NEW YORK, 09 November 2023 /PRNewswire Policy/ — Humanitarian Coordinator Denise Brown said in a statement that Wednesday’s attack came on the heels of a series of assaults that killed and inured civilians, destroyed grain supplies and damaged the historic Fine Arts Museum in the Ukrainian port city.
“I share my condolences with the family of the killed port pilot and hope for the recovery of the injured”, she said.
Three of the injured were crew members from the Philippines, according to news reports.
Since the Russian withdrawal from the UN-brokered Black Sea Initiative in July, there have been more than 30 attacks on Ukraine’s port infrastructure, but this marked the first time civilians have been killed and injured onboard a merchant ship.
“The consequences of this brutal and relentless pattern of Russian attacks on port facilities are devasting for Ukraine’s economy and the hundreds of millions of people facing hunger worldwide”, Ms. Brown said.
Funding needed to prevent El Niño from aggravating global hunger
The El Niño climate pattern will have severe impacts on agriculture and food security, threatening the lives and livelihoods of millions of people who require urgent support, the UN Food and Agriculture Organization (FAO) said on Thursday.
El Niño affects farming and food production by bringing either too much or too little rain, depending on the region, and disrupting temperatures.
FAO called for emergency funding of $160 million to help over 4.8 million of the most vulnerable people in 34 countries and prevent damage and loss of crops, livestock, land, water and infrastructure.
The UN agency warned that the world was entering the current El Niño cycle with a record 258 million people experiencing acute hunger and only a fifth of the total funds required to cope with the high levels of food insecurity.
Farmers, pastoralists, fishers and other small-scale producers bear the brunt of climate shocks, FAO said.
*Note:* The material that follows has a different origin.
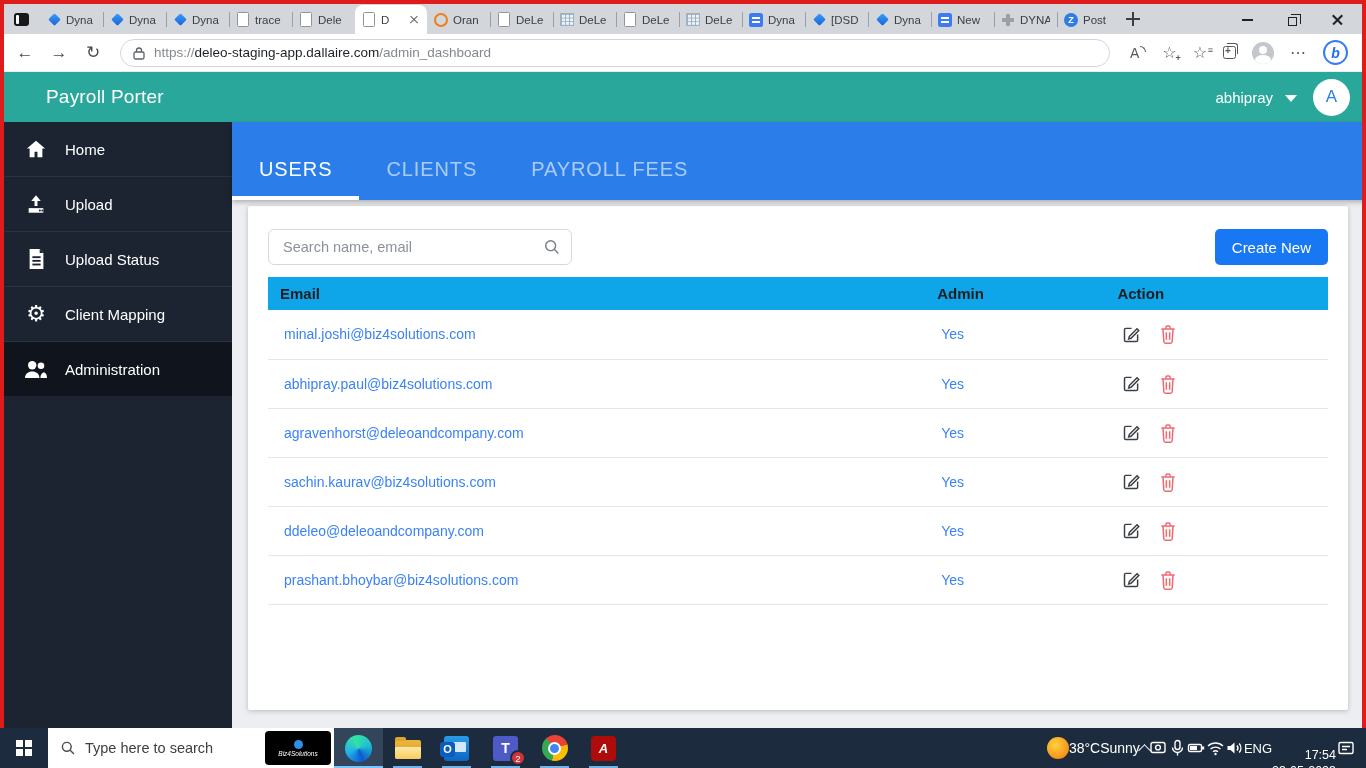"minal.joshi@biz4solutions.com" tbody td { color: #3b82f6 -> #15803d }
In Somalia, the UN agency supported them by repairing riverbank breakage points along the Shabelle river to protect 40,000 hectares of cropland from floods.
“Every dollar invested in anticipatory action can create a return for farming families of more than $7 in avoided losses and added benefits,” according to the FAO.
‘Striking’ regional inequalities in early breast cancer detection
Crucial early detection of breast cancer is strongly determined by where the cancer patient lives, according to new research by the UN World Health Organization’s cancer research agency, IARC.
The study of more than two million women across 81 countries published on Thursday found “striking” variations across countries and regions.
Close to one in three women diagnosed with breast cancer in sub-Saharan Africa for example were found to have later-stage tumours which had spread from their original location, compared to just one in 10 in Europe and North America.
The report also shows that a higher proportion of women with low socioeconomic status were diagnosed with later-stage tumours.
Breast cancer is the most common cancer type worldwide and the leading cause of death from cancer in women.
To reduce breast cancer deaths, WHO advises that countries strive to increase the proportion of breast cancers diagnosed at an early stage to at least 60 per cent, which requires investment in detection capabilities and in data-gathering.